Question

The value of ${\sin ^{ - 1}}\left( {\sin 12} \right) + {\cos ^{ - 1}}\left( {\cos 12} \right)$ is equal to:
A.Zero
B.$24 - 2\pi$
C.$4\pi - 24$
D.None of these

Answer 1

Hint: We will try to calculate the value of ${\sin ^{ - 1}}\left( {\sin 12} \right)$ and ${\cos ^{ - 1}}\left( {\cos 12} \right)$ separately. Here, the range of ${\sin ^{ - 1}}\left( {\sin 12} \right)$ must lie between $- \dfrac{\pi }{2}$ and $\dfrac{\pi }{2}$. The range of ${\cos ^{ - 1}}\left( {\cos 12} \right)$ must lie between 0 and $\pi$.
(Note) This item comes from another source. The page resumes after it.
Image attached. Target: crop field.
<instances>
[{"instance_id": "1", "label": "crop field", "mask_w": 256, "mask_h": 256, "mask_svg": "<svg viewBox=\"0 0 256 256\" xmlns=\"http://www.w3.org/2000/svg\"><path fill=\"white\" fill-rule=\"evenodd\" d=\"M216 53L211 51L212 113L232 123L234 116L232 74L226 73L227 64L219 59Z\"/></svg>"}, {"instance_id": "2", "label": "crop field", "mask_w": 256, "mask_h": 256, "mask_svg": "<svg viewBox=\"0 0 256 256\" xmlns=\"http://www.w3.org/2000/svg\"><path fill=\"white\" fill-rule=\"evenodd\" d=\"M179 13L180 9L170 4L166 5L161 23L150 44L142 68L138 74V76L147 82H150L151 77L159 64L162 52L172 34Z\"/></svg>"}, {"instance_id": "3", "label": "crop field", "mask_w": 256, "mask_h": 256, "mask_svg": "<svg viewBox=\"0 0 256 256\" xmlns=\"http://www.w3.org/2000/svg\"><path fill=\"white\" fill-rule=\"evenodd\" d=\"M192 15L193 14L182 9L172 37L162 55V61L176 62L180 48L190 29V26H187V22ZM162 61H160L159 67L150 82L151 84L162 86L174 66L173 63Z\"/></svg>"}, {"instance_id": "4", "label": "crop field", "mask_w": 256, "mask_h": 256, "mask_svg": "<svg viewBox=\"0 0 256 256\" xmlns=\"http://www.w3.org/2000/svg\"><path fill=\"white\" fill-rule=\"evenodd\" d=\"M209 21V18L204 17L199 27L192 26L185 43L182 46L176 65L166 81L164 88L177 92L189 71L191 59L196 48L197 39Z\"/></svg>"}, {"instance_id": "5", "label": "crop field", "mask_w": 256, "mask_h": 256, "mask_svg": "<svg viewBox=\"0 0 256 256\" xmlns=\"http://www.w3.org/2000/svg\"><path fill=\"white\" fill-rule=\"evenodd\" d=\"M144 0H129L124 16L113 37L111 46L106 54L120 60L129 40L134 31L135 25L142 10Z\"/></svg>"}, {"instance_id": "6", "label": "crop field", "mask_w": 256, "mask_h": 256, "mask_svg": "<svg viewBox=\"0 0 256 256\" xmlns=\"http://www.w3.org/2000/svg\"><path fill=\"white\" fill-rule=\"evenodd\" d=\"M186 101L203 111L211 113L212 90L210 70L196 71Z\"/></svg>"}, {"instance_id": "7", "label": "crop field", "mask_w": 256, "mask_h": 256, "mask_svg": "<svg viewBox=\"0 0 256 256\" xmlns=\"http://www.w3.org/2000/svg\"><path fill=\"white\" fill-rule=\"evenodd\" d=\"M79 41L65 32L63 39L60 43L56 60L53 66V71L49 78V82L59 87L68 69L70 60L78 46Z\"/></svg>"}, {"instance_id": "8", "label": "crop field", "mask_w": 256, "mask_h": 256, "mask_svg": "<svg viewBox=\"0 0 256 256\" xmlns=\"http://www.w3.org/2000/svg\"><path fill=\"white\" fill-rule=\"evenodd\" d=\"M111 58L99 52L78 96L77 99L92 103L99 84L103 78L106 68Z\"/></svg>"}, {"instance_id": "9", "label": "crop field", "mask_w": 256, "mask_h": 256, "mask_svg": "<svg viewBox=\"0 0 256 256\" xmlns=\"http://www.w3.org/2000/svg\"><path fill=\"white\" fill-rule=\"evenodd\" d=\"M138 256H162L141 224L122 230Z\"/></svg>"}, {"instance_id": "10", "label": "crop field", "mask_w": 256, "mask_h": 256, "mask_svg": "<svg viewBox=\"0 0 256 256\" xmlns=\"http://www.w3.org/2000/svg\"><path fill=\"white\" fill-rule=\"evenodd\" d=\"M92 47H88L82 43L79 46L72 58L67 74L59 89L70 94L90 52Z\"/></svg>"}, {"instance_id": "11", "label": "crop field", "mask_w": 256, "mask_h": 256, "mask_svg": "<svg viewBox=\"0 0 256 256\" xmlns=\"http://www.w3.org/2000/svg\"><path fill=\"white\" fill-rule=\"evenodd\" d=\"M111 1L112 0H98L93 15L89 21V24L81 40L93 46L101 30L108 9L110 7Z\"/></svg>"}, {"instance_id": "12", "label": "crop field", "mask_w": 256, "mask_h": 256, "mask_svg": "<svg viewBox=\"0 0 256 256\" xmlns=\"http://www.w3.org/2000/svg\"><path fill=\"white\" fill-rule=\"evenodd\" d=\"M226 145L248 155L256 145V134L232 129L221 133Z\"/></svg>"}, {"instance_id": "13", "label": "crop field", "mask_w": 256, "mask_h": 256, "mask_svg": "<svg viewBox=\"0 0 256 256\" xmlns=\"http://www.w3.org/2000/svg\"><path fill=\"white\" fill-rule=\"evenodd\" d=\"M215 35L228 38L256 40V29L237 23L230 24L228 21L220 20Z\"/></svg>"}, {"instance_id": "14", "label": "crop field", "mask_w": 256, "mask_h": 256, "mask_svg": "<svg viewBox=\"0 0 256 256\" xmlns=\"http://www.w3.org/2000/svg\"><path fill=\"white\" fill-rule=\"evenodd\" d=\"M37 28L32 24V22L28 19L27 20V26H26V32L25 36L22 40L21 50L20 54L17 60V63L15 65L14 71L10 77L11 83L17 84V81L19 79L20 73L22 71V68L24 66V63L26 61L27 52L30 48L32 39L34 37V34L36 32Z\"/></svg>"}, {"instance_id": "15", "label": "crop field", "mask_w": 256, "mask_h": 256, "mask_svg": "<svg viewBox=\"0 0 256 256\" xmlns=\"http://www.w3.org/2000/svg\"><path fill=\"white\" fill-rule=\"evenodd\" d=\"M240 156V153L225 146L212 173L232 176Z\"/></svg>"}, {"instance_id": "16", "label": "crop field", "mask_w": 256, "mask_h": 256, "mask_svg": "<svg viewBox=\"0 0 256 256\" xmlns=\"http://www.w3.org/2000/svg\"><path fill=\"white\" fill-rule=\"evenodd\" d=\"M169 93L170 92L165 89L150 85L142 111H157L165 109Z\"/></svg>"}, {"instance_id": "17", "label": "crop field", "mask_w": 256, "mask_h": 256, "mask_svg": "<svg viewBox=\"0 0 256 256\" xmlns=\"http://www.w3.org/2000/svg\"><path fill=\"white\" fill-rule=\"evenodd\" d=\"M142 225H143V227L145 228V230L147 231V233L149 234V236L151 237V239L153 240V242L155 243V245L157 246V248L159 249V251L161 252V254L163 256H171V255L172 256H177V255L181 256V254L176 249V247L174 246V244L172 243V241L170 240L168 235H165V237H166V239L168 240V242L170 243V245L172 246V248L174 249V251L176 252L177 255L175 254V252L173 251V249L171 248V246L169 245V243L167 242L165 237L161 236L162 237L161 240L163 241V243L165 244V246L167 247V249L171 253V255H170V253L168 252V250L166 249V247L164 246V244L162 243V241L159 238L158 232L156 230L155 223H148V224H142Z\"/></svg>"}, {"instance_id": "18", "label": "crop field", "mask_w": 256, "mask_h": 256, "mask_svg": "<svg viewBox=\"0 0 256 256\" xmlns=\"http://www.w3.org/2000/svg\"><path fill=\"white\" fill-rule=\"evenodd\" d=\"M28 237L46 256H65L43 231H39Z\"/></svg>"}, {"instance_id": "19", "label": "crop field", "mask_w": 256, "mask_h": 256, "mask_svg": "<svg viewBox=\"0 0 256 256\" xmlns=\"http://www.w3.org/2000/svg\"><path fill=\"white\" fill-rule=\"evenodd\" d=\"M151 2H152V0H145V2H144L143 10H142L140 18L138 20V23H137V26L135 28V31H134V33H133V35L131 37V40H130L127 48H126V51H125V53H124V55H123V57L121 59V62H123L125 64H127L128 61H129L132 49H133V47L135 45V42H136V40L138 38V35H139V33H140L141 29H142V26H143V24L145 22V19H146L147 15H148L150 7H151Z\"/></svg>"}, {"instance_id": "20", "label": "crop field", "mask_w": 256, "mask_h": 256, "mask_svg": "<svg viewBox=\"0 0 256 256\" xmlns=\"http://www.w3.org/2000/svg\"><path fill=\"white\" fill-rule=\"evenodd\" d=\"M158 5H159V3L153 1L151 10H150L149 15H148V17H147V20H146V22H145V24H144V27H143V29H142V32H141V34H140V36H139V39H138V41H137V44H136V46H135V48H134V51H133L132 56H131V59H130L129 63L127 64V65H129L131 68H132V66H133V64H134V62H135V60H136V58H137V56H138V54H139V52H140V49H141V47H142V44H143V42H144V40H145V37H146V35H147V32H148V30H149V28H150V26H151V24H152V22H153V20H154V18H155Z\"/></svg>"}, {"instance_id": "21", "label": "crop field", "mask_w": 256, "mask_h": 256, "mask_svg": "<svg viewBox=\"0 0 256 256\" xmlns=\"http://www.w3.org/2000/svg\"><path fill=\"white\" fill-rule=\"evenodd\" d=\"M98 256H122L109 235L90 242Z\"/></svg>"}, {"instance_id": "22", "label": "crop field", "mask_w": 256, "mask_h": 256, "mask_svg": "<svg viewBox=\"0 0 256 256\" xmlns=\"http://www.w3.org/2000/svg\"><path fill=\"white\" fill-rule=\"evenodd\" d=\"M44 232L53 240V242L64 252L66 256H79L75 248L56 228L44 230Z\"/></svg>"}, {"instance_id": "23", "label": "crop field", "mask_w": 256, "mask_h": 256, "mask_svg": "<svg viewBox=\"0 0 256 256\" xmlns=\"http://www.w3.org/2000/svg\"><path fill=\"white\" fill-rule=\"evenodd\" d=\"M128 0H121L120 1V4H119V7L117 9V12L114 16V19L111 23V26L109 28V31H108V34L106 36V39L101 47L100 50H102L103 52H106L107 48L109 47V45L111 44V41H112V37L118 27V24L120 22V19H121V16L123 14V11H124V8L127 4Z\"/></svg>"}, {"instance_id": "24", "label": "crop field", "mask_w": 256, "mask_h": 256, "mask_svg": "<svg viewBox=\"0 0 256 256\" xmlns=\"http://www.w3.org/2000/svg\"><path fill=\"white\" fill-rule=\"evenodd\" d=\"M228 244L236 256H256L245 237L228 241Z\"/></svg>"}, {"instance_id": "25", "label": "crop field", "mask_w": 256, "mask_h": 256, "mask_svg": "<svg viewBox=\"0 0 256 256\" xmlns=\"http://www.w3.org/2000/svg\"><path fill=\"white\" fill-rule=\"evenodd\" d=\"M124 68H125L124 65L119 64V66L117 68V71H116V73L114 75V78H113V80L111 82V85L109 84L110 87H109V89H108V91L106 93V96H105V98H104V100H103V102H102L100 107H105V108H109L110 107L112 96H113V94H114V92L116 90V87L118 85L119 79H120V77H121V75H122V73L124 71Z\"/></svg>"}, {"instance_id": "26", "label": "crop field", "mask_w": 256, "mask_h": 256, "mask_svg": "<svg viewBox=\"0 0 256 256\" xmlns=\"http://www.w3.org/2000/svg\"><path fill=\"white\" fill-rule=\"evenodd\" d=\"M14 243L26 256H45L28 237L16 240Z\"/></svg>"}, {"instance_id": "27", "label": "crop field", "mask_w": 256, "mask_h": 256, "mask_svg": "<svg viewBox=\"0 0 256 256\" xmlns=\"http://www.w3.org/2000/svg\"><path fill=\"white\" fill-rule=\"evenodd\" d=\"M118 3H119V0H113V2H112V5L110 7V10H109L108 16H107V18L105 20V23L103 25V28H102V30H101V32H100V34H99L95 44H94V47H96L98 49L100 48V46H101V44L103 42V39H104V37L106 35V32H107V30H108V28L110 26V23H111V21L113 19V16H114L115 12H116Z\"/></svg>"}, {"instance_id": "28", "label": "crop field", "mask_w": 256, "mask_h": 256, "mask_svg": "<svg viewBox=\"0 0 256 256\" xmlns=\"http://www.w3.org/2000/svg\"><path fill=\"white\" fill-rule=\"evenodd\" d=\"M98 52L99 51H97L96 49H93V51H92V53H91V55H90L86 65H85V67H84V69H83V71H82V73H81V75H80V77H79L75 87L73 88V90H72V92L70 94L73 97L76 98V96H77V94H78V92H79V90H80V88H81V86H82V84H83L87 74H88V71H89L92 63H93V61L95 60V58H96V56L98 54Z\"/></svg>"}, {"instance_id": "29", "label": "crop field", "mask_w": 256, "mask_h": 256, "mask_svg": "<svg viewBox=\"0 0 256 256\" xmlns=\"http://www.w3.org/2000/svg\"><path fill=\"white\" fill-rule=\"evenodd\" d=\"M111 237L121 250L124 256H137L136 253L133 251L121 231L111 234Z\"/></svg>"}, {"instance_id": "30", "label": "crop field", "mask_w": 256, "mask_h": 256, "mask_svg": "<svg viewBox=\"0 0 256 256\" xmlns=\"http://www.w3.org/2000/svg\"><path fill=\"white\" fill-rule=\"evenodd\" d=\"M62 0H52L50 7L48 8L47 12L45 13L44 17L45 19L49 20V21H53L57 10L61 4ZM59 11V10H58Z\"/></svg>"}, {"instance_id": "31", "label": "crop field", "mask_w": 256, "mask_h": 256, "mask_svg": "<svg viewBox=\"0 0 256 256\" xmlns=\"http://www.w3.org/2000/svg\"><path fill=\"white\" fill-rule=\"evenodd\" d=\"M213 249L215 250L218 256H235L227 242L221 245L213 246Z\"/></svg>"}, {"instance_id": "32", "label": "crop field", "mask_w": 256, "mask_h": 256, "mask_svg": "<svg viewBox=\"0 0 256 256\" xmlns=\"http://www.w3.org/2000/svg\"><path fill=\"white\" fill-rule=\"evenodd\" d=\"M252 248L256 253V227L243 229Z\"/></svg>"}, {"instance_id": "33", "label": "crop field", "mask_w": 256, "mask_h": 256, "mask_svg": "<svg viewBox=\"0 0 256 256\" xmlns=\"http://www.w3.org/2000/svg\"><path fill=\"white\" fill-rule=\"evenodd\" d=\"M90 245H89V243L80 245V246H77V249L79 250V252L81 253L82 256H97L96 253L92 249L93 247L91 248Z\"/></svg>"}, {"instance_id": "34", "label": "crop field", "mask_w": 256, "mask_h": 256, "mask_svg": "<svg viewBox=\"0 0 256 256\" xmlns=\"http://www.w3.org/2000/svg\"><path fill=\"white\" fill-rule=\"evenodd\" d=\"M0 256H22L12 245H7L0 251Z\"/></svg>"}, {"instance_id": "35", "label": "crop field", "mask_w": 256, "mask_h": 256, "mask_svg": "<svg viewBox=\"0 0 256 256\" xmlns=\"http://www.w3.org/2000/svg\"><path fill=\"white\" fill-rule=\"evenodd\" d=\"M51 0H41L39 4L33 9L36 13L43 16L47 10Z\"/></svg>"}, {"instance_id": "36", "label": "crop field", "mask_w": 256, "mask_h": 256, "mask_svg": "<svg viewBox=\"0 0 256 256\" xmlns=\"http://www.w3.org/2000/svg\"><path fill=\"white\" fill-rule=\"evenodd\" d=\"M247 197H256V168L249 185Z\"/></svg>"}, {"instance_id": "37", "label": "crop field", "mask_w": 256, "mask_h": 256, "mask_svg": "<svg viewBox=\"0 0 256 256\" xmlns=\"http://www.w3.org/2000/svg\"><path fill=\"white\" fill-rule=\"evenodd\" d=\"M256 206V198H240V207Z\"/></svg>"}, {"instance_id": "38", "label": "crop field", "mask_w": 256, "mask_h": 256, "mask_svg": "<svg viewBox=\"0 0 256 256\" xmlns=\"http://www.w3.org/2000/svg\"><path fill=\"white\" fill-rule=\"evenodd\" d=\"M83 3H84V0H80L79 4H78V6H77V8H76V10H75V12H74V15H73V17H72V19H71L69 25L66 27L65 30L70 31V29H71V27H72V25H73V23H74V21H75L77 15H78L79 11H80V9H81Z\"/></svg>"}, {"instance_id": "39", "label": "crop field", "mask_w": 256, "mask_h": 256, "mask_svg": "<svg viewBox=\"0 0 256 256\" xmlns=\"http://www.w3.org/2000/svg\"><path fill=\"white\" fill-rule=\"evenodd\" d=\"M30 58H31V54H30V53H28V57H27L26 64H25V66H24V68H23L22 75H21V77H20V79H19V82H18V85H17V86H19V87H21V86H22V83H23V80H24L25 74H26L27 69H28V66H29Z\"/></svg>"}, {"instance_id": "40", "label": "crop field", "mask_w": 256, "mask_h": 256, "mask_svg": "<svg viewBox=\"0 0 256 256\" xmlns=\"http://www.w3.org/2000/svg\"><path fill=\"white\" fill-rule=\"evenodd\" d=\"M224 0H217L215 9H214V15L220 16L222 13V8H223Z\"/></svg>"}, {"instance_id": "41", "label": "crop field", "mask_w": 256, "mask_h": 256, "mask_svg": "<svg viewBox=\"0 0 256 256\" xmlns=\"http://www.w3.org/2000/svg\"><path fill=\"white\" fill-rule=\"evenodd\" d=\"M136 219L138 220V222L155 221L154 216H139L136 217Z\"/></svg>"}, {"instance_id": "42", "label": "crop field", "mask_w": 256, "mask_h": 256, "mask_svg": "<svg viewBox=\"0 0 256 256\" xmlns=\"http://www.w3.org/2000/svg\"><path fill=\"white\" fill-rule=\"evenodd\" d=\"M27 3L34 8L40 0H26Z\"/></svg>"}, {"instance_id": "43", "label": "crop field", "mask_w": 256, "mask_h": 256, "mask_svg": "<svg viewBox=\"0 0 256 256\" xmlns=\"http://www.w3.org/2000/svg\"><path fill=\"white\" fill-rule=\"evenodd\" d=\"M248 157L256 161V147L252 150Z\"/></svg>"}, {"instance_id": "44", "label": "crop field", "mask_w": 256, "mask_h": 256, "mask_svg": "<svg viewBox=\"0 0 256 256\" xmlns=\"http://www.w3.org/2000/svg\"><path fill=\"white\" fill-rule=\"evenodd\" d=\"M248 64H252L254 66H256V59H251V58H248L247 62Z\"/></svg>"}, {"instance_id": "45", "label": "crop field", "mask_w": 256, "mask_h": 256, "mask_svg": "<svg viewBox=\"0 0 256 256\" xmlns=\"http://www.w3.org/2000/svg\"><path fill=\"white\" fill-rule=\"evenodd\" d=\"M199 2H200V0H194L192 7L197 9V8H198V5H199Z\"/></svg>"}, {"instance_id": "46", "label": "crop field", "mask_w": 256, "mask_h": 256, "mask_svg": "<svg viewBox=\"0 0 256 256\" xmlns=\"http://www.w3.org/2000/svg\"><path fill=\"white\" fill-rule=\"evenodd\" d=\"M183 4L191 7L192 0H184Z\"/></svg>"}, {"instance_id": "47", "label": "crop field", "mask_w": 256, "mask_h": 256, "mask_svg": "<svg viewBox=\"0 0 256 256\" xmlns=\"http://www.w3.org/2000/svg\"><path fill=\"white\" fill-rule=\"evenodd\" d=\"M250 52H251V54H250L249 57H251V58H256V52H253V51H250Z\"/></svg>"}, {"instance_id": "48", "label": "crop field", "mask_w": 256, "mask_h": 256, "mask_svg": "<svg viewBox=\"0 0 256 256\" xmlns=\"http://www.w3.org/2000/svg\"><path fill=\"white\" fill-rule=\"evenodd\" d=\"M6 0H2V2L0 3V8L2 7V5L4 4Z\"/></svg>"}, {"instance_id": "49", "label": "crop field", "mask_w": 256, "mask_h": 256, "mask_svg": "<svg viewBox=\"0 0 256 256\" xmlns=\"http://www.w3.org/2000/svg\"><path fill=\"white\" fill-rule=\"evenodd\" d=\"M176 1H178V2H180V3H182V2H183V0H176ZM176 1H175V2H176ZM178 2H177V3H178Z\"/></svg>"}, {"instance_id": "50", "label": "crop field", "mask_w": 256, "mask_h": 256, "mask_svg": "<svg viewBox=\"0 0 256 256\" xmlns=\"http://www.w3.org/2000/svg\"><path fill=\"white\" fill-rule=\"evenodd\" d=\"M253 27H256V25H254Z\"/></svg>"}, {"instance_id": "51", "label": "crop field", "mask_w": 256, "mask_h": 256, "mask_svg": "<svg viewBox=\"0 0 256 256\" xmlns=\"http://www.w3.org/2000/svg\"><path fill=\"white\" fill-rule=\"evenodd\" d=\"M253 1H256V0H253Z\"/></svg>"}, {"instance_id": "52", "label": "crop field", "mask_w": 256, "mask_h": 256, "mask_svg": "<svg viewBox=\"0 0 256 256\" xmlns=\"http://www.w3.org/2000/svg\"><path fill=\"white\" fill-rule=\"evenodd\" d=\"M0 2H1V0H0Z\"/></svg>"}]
Complete step-by-step answer:
Here the required expression can be broken into two parts. We will calculate the value separately for ${\sin ^{ - 1}}\left( {\sin 12} \right)$and ${\cos ^{ - 1}}\left( {\cos 12} \right)$.
Let us first calculate the value of ${\sin ^{ - 1}}\left( {\sin 12} \right)$.
Let us consider the value of ${\sin ^{ - 1}}\left( {\sin 12} \right)$ to be equal to $\theta$.
Then $\sin \theta = \sin 12$
The general solution for the above equation will be given as $\theta = 2\pi k + 12$, where $k$ is an integer. But the range of $\theta$ must lie between $- \dfrac{\pi }{2}$ to $\dfrac{\pi }{2}$, as the principle range of the ${\sin ^{ - 1}}\theta$ lies between $- \dfrac{\pi }{2}$ to $\dfrac{\pi }{2}$. Therefore the value of $k$ must be so chosen that the value of $\theta$ lies between $- \dfrac{\pi }{2}$ to $\dfrac{\pi }{2}$.
$- \dfrac{\pi }{2} < 2\pi k + 12$ and
$2\pi k + 12 < \dfrac{\pi }{2}$
and $k$ is an integer.
$- \dfrac{1}{4} - \dfrac{6}{\pi } < k$
$k \geqslant - 2$ as $k$ is an integer.
Similarly,
$k < \- \dfrac{1}{4} - \dfrac{6}{\pi }$
$k \leqslant - 2$
Therefore the value of $k$ is $- 2$.
And thus $\theta = 2\pi \left( { - 2} \right) + 12$
$\theta = - 4\pi + 12$
We will do the same steps to find the value of ${\cos ^{ - 1}}\left( {\cos 12} \right)$.
Let ${\cos ^{ - 1}}\left( {\cos 12} \right) = \varphi$
Then $\cos \varphi = \cos 12$
The general solution for the above equation will be given as $\varphi = 2\pi k \pm 12$, where $k$ is an integer. But the range of $\varphi$ must lie between 0 to $\pi$, as the principle range of the ${\cos ^{ - 1}}\varphi$ lies between 0 to $\pi$. Therefore the value of $k$ must be so chosen that the value of $\varphi$ lies between 0 to $\pi$.
$0 < 2\pi k \pm 12$ and
$2\pi k \pm 12 < \pi$
and $k$ is an integer.
$\pm \dfrac{6}{\pi } < k$
$k \geqslant - 2$or $k \geqslant 2$,as $k$ is an integer.
Similarly,
$k < \dfrac{1}{2} \pm \dfrac{6}{\pi }$
$k \leqslant 2$ or $k \leqslant - 2$
Therefore the value of $k$ satisfying the equations is 2, along with taking a subtraction between 12 and $2\pi k$.
And thus $\varphi = 2\pi \left( 2 \right) - 12$
$\varphi = 4\pi - 12$
Adding both values will give us the value for the required expression.
$- 4\pi + 4\pi + 12 - 12 = 0$

Note: The general solution for $\sin x = \sin \theta$ is given by $x = 2\pi k + \theta$, where $k$ is an integer and the range of $x$ lies between $- \dfrac{\pi }{2}$ and $\dfrac{\pi }{2}$. Similarly, the general solution for $\cos x = \cos \theta$ is given by $x = 2\pi k \pm \theta$, where $k$ is an integer and the range of $x$ lies between 0 and $\pi$.